# EXCERPT PROVIDED start
[SPARK-5182] [SPARK-5528] [SPARK-5509] [SPARK-3575] [SQL] Parquet data source improvements #4308

liancheng · 2015-02-02T12:18:20Z

This PR adds three major improvements to Parquet data source:

Partition discovery

While reading Parquet files resides in Hive style partition directories, ParquetRelation2 automatically discovers partitioning information and infers partition column types.

This is also a partial work for SPARK-5182, which aims to provide first class partitioning support for the data source API. Related code in this PR can be easily extracted to the data source API level in future versions.
Schema merging

When enabled, Parquet data source collects schema information from all Parquet part-files and tries to merge them. Exceptions are thrown when incompatible schemas are detected. This feature is controlled by data source option parquet.mergeSchema, and is enabled by default.
Metastore Parquet table conversion moved to analysis phase

This greatly simplifies the conversion logic. ParquetConversion strategy can be removed once the old Parquet implementation is removed in the future.

This version of Parquet data source aims to entirely replace the old Parquet implementation. However, the old version hasn't been removed yet. Users can fall back to the old version by turning off SQL configuration spark.sql.parquet.useDataSourceApi.

Other JIRA tickets fixed as side effects in this PR:

SPARK-5509: EqualTo now uses a proper Ordering to compare binary types.
SPARK-3575: Metastore schema is now preserved and passed to ParquetRelation2 via data source option parquet.metastoreSchema.

TODO:

More test cases for partition discovery

Fix write path after data source write support ([SPARK-5501][SPARK-5420][SQL] Write support for the data source API #4294) is merged

It turned out to be non-trivial to fall back to old Parquet implementation on the write path when Parquet data source is enabled.  Since we're planning to include data source write support in 1.3.0, I simply ignored two test cases involving Parquet insertion for now.
# EXCERPT PROVIDED end
REQUESTS>
**a.** For each statement below, say yes or no as to whether the Parquet pull request description agrees with it, and quote the deciding words of that text: (i) schema merging is off by default; (ii) turning off spark.sql.parquet.useDataSourceApi lets users fall back to the old Parquet implementation; (iii) the old Parquet implementation has already been removed.
**b.** List every JIRA ticket identifier (in the form SPARK-number) that appears in the Parquet pull request description.
**c.** Continue the Parquet pull request description, starting after its final sentence.
# DATA start
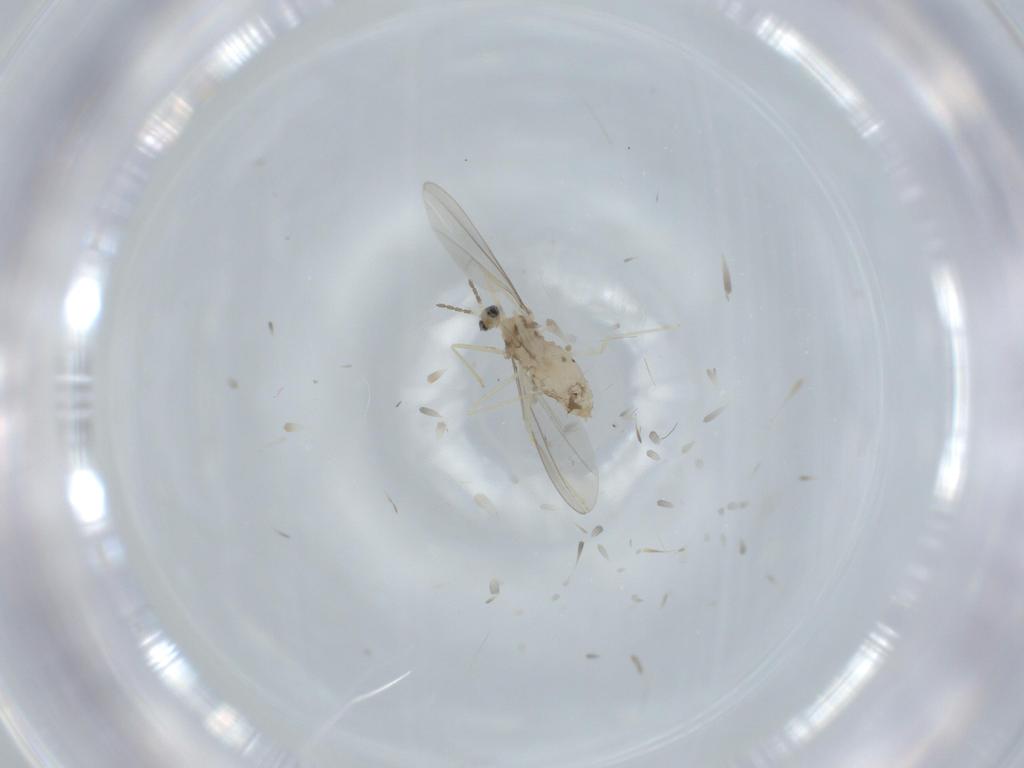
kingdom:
# DATA end
RESPONSES TO THE EXERCISE>
**a.**
(i) No: "is enabled by default."
(ii) Yes: "Users can fall back to the old version by turning off SQL configuration spark.sql.parquet.useDataSourceApi."
(iii) No: "However, the old version hasn't been removed yet."

**b.** SPARK-5182, SPARK-5528, SPARK-5509, SPARK-3575, SPARK-5501, SPARK-5420

**c.**
Fix outdated comments and documentations

PS: This PR looks big, but more than a half of the changed lines in this PR are trivial changes to test cases. To test Parquet with and without the new data source, almost all Parquet test cases are moved into wrapper driver functions. This introduces hundreds of lines of changes.

liancheng · 2015-02-02T12:19:54Z

sql/catalyst/src/main/scala/org/apache/spark/sql/catalyst/expressions/predicates.scala

+      if (r == null) null
+      else if (left.dataType != BinaryType) l == r
+      else BinaryType.ordering.compare(
+        l.asInstanceOf[Array[Byte]], r.asInstanceOf[Array[Byte]]) == 0


This fixes SPARK-5509. Hit this bug while testing Parquet filters for new data source implementation.

btw this is really expensive. i'd use sth like this: http://docs.guava-libraries.googlecode.com/git/javadoc/com/google/common/primitives/UnsignedBytes.html

If you don't want to change it as part of this PR, file a jira ticket to track it.

Filed SPARK-5553 to track this. I'd like to make sure equality comparison for binary types works properly in this PR. Also, we're already using Ordering to compare binary values in LessThan and GreaterThan etc., so at least this isn't a performance regression.

SparkQA · 2015-02-02T13:51:18Z

Test build #26514 has finished for PR 4308 at commit af3683e.

This patch fails PySpark unit tests.
This patch merges cleanly.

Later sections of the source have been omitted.